Humanitarian, singer, actress, activist, model and mother, Cynthia Basinet is running for office this Christmas. Not really, but she sure could. For now she celebrates the 10th anniversary of her hit single “Santa Baby”.
The Christmas classic, originally sung by Eartha Kitt in 1953, has been covered countless times.One of the most notable renditions is Marilyn Monroe’s.
CORRECTION: Fans of the download and of the Xmas homemade compilation, kindly correct the misprint in your repertoire. A surprise to many, the version is Miss Basinet’s 1997 recording often wrongly credited to Monroe who never recorded the tune.
Aside from being famous for her ties to jolly old St. Nick, the fiery bombshell made a name for herself as a model and an actress. But it’s her voice that has garnered acclaim.
A voice can be a terrible thing to waste and Basinet lives by that thought. Using her voice she has become determined to bring awareness and attention to West Sahara refugees. One step further, the sultry songstress visited Africa to lend a physical hand where she could. In 2005 her efforts were recognized when she was nominated for a Nobel Peace Prize.
With 2007 coming to an end, the artist continues to use the internet to make her music accessible to fans. She has independently released her EP Uncovered bypassing music industry red tape and restrictions. For Basinet, releasing music online just seems appropriate. After all, it’s where her “Santa Baby” was born.
You have a new EP now available online?
It’s called Uncovered. It started with a single and we put three more. Most people download songs by two anyway. The first song is “Blue Moon” revisited but kept as a smooth standard with a flute duet in it. “Going Out Of My Head” has a great beat and is hip and contemporary. The last one is “Sweet Dreams” a cover of Patsy Cline’s cover. It’s a little more country, not because I’m trying to cross over but because it’s one of my favourite songs
What was it about jazz that pulled you in?
I was raised playing instruments. One was the flute and the other the sax. With the sax I learned jazz and the flute I learned classical. It was just as natural as breathing. Jazz just did it … There was always some jazz in the background. When I started paying attention, I remember Billy Holiday’s “Strange Fruit”.

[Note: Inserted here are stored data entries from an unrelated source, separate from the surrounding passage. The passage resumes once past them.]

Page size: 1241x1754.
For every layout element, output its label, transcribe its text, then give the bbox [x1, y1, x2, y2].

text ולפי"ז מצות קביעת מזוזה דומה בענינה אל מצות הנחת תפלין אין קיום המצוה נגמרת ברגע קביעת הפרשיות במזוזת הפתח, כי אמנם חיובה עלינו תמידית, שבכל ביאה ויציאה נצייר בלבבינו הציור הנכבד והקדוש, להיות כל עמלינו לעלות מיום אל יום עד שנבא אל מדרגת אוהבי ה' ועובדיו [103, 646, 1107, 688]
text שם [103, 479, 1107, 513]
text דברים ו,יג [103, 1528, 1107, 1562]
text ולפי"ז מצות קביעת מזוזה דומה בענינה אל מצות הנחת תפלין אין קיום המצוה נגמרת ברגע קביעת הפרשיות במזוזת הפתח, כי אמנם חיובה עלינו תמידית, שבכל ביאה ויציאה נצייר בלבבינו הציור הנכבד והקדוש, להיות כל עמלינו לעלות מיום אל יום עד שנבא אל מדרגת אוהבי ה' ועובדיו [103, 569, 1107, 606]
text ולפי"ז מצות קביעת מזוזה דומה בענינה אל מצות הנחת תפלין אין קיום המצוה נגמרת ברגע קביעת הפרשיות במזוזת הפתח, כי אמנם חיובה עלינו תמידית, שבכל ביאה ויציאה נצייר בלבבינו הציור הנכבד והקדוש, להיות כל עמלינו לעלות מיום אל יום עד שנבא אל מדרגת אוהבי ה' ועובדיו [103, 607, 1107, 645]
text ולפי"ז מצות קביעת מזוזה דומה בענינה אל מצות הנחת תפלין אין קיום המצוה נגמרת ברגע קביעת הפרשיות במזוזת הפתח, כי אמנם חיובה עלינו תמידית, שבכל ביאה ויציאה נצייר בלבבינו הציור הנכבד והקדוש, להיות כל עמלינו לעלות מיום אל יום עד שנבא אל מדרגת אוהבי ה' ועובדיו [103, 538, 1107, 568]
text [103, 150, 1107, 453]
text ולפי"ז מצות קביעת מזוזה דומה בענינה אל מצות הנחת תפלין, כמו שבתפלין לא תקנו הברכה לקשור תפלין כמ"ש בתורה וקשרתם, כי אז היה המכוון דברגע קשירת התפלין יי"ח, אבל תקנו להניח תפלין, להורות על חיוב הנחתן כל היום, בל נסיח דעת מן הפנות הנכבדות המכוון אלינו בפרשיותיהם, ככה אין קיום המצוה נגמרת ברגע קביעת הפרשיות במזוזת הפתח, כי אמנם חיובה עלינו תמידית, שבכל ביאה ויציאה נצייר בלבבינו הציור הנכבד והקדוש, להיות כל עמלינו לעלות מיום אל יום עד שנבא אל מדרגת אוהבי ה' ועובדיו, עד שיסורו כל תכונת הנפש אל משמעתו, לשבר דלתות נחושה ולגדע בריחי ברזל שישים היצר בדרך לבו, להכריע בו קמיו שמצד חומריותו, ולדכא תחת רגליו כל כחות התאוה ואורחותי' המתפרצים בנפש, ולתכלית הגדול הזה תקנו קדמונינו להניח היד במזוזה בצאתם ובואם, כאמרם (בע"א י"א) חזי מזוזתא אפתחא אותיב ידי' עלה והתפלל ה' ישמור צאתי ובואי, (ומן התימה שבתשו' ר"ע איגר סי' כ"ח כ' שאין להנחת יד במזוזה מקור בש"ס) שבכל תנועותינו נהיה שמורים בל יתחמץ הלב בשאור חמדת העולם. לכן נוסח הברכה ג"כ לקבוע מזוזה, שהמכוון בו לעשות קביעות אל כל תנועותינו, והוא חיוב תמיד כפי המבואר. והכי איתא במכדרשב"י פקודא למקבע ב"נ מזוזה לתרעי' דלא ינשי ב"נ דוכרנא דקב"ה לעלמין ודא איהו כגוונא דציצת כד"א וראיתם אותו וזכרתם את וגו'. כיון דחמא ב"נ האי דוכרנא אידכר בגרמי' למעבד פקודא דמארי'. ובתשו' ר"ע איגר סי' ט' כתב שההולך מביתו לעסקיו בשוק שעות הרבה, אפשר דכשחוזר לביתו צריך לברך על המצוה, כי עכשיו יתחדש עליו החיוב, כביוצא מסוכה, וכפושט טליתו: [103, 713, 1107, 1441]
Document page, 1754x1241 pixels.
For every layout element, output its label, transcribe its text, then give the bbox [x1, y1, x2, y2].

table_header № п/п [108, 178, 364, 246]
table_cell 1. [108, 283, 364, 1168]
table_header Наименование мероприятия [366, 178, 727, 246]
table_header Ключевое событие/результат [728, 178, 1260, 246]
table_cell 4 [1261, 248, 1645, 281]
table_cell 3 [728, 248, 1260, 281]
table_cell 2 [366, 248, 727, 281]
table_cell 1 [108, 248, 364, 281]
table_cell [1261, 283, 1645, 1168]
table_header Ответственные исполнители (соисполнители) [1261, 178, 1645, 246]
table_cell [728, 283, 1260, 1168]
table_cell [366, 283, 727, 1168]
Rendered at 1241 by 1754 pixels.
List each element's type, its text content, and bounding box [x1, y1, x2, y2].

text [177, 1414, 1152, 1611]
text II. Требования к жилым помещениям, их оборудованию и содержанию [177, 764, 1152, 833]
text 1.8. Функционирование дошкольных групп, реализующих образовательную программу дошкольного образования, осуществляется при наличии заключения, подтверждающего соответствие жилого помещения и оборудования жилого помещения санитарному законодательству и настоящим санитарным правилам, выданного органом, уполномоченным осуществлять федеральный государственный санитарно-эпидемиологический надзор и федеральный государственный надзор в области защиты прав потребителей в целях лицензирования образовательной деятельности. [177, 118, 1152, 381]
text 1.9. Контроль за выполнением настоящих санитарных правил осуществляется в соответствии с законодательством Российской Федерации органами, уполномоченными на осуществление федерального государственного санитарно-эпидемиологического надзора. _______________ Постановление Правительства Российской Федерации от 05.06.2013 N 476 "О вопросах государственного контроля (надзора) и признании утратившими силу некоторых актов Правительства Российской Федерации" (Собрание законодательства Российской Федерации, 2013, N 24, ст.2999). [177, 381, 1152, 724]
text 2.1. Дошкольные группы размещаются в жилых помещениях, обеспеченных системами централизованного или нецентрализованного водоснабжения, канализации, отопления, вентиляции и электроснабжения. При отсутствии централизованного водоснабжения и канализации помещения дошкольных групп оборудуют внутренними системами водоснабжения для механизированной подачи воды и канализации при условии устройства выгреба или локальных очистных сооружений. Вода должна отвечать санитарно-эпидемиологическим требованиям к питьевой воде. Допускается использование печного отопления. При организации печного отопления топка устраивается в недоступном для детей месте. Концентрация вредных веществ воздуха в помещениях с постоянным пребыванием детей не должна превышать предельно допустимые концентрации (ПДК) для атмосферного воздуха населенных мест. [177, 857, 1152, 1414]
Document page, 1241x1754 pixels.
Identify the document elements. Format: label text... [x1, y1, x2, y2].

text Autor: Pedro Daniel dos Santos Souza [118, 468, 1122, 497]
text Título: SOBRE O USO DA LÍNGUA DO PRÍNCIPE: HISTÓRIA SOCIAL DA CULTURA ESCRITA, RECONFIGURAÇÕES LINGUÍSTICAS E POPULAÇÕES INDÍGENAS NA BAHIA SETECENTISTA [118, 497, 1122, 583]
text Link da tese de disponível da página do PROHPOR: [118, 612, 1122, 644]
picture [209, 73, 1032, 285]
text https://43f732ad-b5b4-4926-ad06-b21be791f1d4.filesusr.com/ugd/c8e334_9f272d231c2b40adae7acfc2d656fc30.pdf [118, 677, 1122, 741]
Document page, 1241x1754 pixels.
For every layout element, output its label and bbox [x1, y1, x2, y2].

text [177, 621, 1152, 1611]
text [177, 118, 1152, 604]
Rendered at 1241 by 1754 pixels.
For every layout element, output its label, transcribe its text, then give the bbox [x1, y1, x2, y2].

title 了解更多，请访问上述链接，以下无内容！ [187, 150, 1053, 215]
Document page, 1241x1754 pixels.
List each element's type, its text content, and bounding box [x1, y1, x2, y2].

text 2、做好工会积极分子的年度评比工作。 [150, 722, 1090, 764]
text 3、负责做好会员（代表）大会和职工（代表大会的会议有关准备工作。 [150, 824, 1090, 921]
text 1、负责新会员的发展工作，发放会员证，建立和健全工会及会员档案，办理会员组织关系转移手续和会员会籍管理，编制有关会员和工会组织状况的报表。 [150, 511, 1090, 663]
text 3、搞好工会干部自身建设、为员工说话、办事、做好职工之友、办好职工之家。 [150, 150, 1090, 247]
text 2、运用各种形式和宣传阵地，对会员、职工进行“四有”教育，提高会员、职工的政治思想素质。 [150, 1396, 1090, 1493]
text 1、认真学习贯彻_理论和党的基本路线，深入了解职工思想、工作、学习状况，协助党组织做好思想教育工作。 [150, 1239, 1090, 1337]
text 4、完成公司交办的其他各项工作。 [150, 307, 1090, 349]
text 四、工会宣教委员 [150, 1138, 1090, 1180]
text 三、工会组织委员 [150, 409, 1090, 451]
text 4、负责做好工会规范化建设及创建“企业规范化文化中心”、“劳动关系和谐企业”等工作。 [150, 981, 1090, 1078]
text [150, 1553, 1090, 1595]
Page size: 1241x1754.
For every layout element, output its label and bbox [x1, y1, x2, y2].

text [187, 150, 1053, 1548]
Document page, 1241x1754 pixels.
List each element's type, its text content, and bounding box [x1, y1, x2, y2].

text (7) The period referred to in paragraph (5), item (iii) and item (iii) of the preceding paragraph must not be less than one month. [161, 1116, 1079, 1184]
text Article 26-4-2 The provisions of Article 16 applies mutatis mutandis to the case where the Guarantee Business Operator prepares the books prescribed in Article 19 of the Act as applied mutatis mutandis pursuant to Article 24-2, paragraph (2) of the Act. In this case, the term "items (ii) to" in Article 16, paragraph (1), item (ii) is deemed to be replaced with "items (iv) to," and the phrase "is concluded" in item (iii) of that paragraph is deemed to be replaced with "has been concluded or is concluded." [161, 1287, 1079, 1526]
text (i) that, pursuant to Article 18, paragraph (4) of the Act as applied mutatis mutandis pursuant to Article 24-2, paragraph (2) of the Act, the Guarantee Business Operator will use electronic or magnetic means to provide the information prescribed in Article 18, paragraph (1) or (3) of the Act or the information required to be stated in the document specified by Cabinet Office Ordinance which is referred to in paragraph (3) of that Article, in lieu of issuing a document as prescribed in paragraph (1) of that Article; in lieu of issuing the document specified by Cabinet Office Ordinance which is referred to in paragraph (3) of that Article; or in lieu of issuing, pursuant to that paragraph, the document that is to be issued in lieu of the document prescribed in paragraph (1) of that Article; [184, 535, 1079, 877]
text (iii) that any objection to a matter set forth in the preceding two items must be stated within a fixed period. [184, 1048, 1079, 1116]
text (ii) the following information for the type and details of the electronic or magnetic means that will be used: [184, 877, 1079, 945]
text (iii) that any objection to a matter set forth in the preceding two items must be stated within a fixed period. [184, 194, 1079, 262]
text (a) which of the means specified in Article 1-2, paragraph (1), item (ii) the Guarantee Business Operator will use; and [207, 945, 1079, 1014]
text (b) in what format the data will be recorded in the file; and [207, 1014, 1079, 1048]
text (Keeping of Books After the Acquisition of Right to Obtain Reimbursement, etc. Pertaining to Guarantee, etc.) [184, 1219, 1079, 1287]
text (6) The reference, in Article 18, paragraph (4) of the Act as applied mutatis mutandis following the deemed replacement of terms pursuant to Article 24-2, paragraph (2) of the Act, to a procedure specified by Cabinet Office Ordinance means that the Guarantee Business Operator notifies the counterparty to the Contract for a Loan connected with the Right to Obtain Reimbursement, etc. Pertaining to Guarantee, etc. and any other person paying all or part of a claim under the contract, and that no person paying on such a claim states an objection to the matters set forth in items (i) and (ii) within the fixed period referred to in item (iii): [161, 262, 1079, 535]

How do you define jazz to a new generation?
Jazz is America’s roots. It’s rooted in trouble, it’s rooted in drugs, in self-expression, in love. It gets into people’s minds and into their hearts. Jazz is America’s heart beat.
Do you think jazz is a timeless genre of music that will be around forever?
I’ve come to realize that when I was singing, somehow I thought jazz was popular. I didn’t really think, “Oh, I’m competing against hiphop, this and that.” I think it’s time it becomes the pop music of today! Soul is being reinvented like Amy Winehouse’s “Rehab”. Jazz is like apple pie or a nice down comforter to get under when it’s cold. It’s something you always return to. I think it will be around until the end of time. Until water comes and floods us over we’re gonna be singin’ the jazz!
A lot of jazz artists today make their claim to fame off cover songs. Why do you think that is?
Now as a jazz artist like Madeleine Peyroux or Sophie Milman you do not only have to compete with today’s artists you have to compete with the past. In jazz it seems much easier to market a cover song like my versions of “Tea for Two” and “Santa Baby” than new material. If you’re a singer, if you’re telling a story and if you’re doing it right, it’s more than a cover. It’s going to be reinvented.
Tell us about the world renowned “Santa Baby”.
“Santa Baby” is what set me on this path. It’s odd when you dig up something that you think is not that known and you see a year afterwards more artists singing it. I recorded the song as a gift and a Christmas card. I was inspired by Eartha Kitt’s version. So many people, mostly because of illegal downloading, all think my cover is Marilyn Monroe. I recorded it in 1997. Then other artists like Kylie Minogue and the Pussycat Dolls popularized the song to a real extreme and now we have all these people dressing up in a blonde wig and doing the mannerisms of Marilyn at Christmas.
Having your cover be mistakenly credited to someone who never recorded it can’t be much fun.
It’s the entertainment business, what do you want! Now if you do a really good cover song, everybody covers it. No one touched Bing Crosby’s “White Christmas” it wasn’t rerecorded for 50 years!
Do you relate to the vixen singing out that Christmas list in “Santa Baby”?
When I sang Santa Baby, it was a gift to somebody. I mean I was kinda hoping for a light blue convertible. (Laughs) But I felt that it wasn’t about a gold digger the way everyone feels about the song. I saw “Santa Baby” as, “Help, give back.” As a woman it’s hard to keep looking good, exercise, do your nails and your hair while we’re also a lawyer, this or that and bring home the bacon, clean the house and raise the kids. You’re Santa, baby. Hit a sister up!